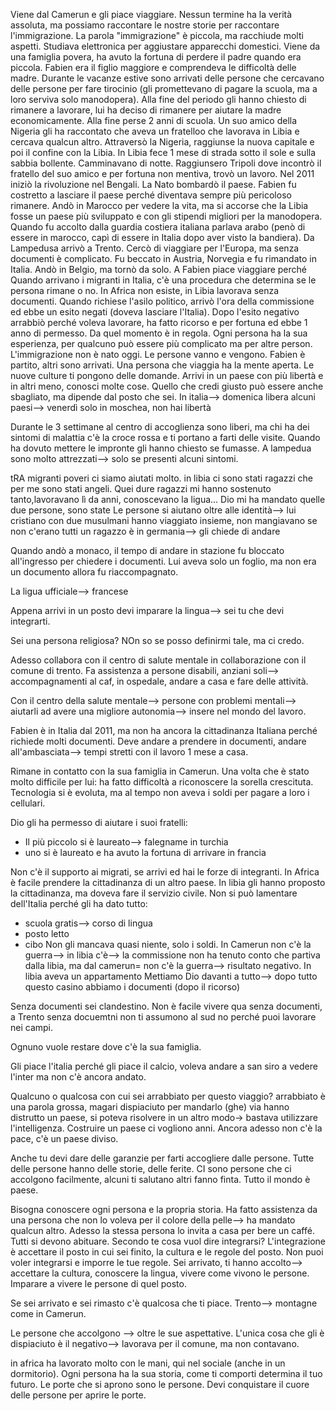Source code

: 
Viene dal Camerun e gli piace viaggiare.
Nessun termine ha la verità assoluta, ma possiamo raccontare le nostre storie per raccontare l'immigrazione. 
La parola "immigrazione" è piccola, ma racchiude molti aspetti.
Studiava elettronica per aggiustare apparecchi domestici. 
Viene da una famiglia povera, ha avuto la fortuna di perdere il padre quando era piccola. Fabien era il figlio maggiore e comprendeva le difficoltà delle madre. 
Durante le vacanze estive sono arrivati delle persone che cercavano delle persone per fare tirocinio (gli promettevano di pagare la scuola, ma a loro serviva solo manodopera). Alla fine del periodo gli hanno chiesto di rimanere a lavorare, lui ha deciso di rimanere per aiutare la madre economicamente.
Alla fine perse 2 anni di scuola. Un suo amico della Nigeria gli ha raccontato che aveva un fratelloo che lavorava in Libia e cercava qualcun altro.
Attraversò la Nigeria, raggiunse la nuova capitale e poi il confine con la Libia. 
In Libia fece 1 mese di strada sotto il sole e sulla sabbia bollente. Camminavano di notte.
Raggiunsero Tripoli dove incontrò il fratello del suo amico e per fortuna non mentiva, trovò un lavoro.
Nel 2011 iniziò la rivoluzione nel Bengali. La Nato bombardò il paese. 
Fabien fu costretto a lasciare il paese perché diventava sempre più pericoloso rimanere. 
Andò in Marocco per vedere la vita, ma si accorse che la Libia fosse un paese più sviluppato e con gli stipendi migliori per la manodopera.
Quando fu accolto dalla guardia costiera italiana parlava arabo (penò di essere in marocco, capì di essere in Italia dopo aver visto la bandiera).
Da Lampedusa arrivò a Trento.
Cercò di viaggiare per l'Europa, ma senza documenti è complicato.
Fu beccato in Austria, Norvegia e fu rimandato in Italia. Andò in Belgio, ma tornò da solo.
A Fabien piace viaggiare perché
Quando arrivano i migranti in Italia, c'è una procedura che determina se le persona rimane o no. In Africa non esiste, in Libia lavorava senza documenti. 
Quando richiese l'asilo politico, arrivò l'ora della commissione ed ebbe un esito negati (doveva lasciare l'Italia). Dopo l'esito negativo arrabbiò perché voleva lavorare, ha fatto ricorso e per fortuna ed ebbe 1 anno di permesso. Da quel momento è in regola.
Ogni persona ha la sua esperienza, per qualcuno può essere più complicato ma per altre person.
L'immigrazione non è nato oggi. Le persone vanno e vengono. Fabien è partito, altri sono arrivati. 
Una persona che viaggia ha la mente aperta. Le nuove culture ti pongono delle domande.
Arrivi in un paese con più libertà e in altri meno, conosci molte cose. 
Quello che credi giusto può essere anche sbagliato, ma dipende dal posto che sei.
In italia--> domenica libera
alcuni paesi--> venerdì solo in moschea, non hai libertà


Durante le 3 settimane al centro di accoglienza sono liberi, ma chi ha dei sintomi di malattia c'è la croce rossa e ti portano a farti delle visite. 
Quando ha dovuto mettere le impronte gli hanno chiesto se fumasse. A lampedua sono molto attrezzati--> solo se presenti alcuni sintomi.


tRA migranti poveri ci siamo aiutati molto. in libia ci sono stati ragazzi che per me sono stati angeli. Quei dure ragazzi mi hanno sostenuto tanto,lavoravano lì da anni, conoscevano la ligua...
Dio mi ha mandato quelle due persone, sono state 
Le persone si aiutano oltre alle identità--> lui cristiano con due musulmani
hanno viaggiato insieme, non mangiavano se non c'erano tutti
un ragazzo è in germania--> gli chiede di andare


Quando andò a monaco, il tempo di andare in stazione fu bloccato all'ingresso per chiedere i documenti. Lui aveva solo un foglio, ma non era un documento allora fu riaccompagnato.


La ligua ufficiale--> francese

Appena arrivi in un posto devi imparare la lingua--> sei tu che devi integrarti.

Sei una persona religiosa? NOn so se posso definirmi tale, ma ci credo.


Adesso collabora con il centro di salute mentale in collaborazione con il comune di trento. Fa assistenza a persone disabili, anziani soli--> accompagnamenti al caf, in ospedale, andare a casa e fare delle attività.

Con il centro della salute mentale--> persone con problemi mentali--> aiutarli ad avere una migliore autonomia--> insere nel mondo del lavoro.

Fabien è in Italia dal 2011, ma non ha ancora la cittadinanza Italiana perché richiede molti documenti. Deve andare a prendere in documenti, andare all'ambasciata--> tempi stretti con il lavoro 1 mese a casa.

Rimane in contatto con la sua famiglia in Camerun. Una volta che è stato molto difficile per lui: ha fatto difficoltà a riconoscere la sorella crescituta. Tecnologia si è evoluta, ma al tempo non aveva i soldi per pagare a loro i cellulari.

Dio gli ha permesso di aiutare i suoi fratelli:
- Il più piccolo si è laureato--> falegname in turchia
- uno si è laureato e ha avuto la fortuna di arrivare in francia

Non c'è il supporto ai migrati, se arrivi ed hai le forze di integranti.
In Africa è facile prendere la cittadinanza di un altro paese. In libia gli hanno proposto la cittadinanza, ma doveva fare il servizio civile.
Non si può lamentare dell'Italia perché gli ha dato tutto:
- scuola gratis--> corso di lingua 
- posto letto
- cibo
Non gli mancava quasi niente, solo i soldi.
In Camerun non c'è la guerra--> in libia c'è--> la commissione non ha tenuto conto che partiva dalla libia, ma dal camerun= non c'è la guerra--> risultato negativo.
In libia aveva un appartamento
Mettiamo Dio davanti a tutto--> dopo tutto questo casino abbiamo i documenti (dopo il ricorso)


Senza documenti sei clandestino.
Non è facile vivere qua senza documenti, a Trento senza docuemtni non ti assumono al sud no perché puoi lavorare nei campi.

Ognuno vuole restare dove c'è la sua famiglia.

Gli piace l'italia perché gli piace il calcio, voleva andare a san siro a vedere l'inter ma non c'è ancora andato.

Qualcuno o qualcosa con cui sei arrabbiato per questo viaggio?
arrabbiato è una parola grossa, magari dispiaciuto
per mandarlo (ghe) via hanno distrutto un paese, si poteva risolvere in un altro modo-> bastava utilizzare l'intelligenza. Costruire un paese ci vogliono anni. Ancora adesso non c'è la pace, c'è un paese diviso.

Anche tu devi dare delle garanzie per farti accogliere dalle persone. Tutte delle persone hanno delle storie, delle ferite. CI sono persone che ci accolgono facilmente, alcuni ti salutano altri fanno finta.
Tutto il mondo è paese.

Bisogna conoscere ogni persona e la propria storia.
Ha fatto assistenza da una persona che non lo voleva per il colore della pelle--> ha mandato qualcun altro. Adesso la stessa persona lo invita a casa per bere un caffé.
 Tutti si devono abituare.
Secondo te cosa vuol dire integrarsi?
L'integrazione è accettare il posto in cui sei finito, la cultura e le regole del posto. Non puoi voler integrarsi e imporre le tue regole. 
Sei arrivato, ti hanno accolto--> accettare la cultura, conoscere la lingua, vivere come vivono le persone.
Imparare a vivere le persone di quel posto.

Se sei arrivato e sei rimasto c'è qualcosa che ti piace.  Trento--> montagne come in Camerun.

Le persone che accolgono --> oltre le sue aspettative.
L'unica cosa che gli è dispiaciuto è il negativo--> lavorava per il comune, ma non contavano.

in africa ha lavorato molto con le mani, qui nel sociale (anche in un dormitorio).
Ogni persona ha la sua storia, come ti comporti determina il tuo futuro.
Le porte che si aprono sono le persone. Devi conquistare il cuore delle persone per aprire le porte.


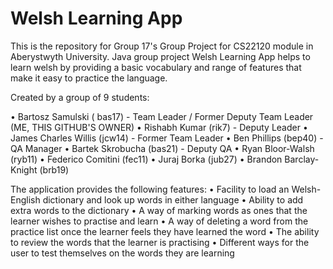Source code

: # Welsh Learning App
This is the repository for Group 17's Group Project for CS22120 module in Aberystwyth University.
Java group project Welsh Learning App helps to learn welsh by providing a basic vocabulary and range of features that make it easy to practice the language.

Created by a group of 9 students:

• Bartosz Samulski ( bas17) - Team Leader / Former Deputy Team Leader (ME, THIS GITHUB'S OWNER)
• Rishabh Kumar (rik7) - Deputy Leader
• James Charles Willis (jcw14) - Former Team Leader
• Ben Phillips (bep40) - QA Manager
• Bartek Skrobucha (bas21) - Deputy QA
• Ryan Bloor-Walsh (ryb11)
• Federico Comitini (fec11)
• Juraj Borka (jub27)
• Brandon Barclay-Knight (brb19)

The application provides the following features:
• Facility to load an Welsh-English dictionary and look up words in either language
• Ability to add extra words to the dictionary
• A way of marking words as ones that the learner wishes to practise and learn
• A way of deleting a word from the practice list once the learner feels they have learned the word
• The ability to review the words that the learner is practising
• Different ways for the user to test themselves on the words they are learning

AIM OF THE EXERCISE: Please copy out each line in the entries above that contains the word "ligua".

OUTPUT OF THE TASK:
tRA migranti poveri ci siamo aiutati molto. in libia ci sono stati ragazzi che per me sono stati angeli. Quei dure ragazzi mi hanno sostenuto tanto,lavoravano lì da anni, conoscevano la ligua...
La ligua ufficiale--> francese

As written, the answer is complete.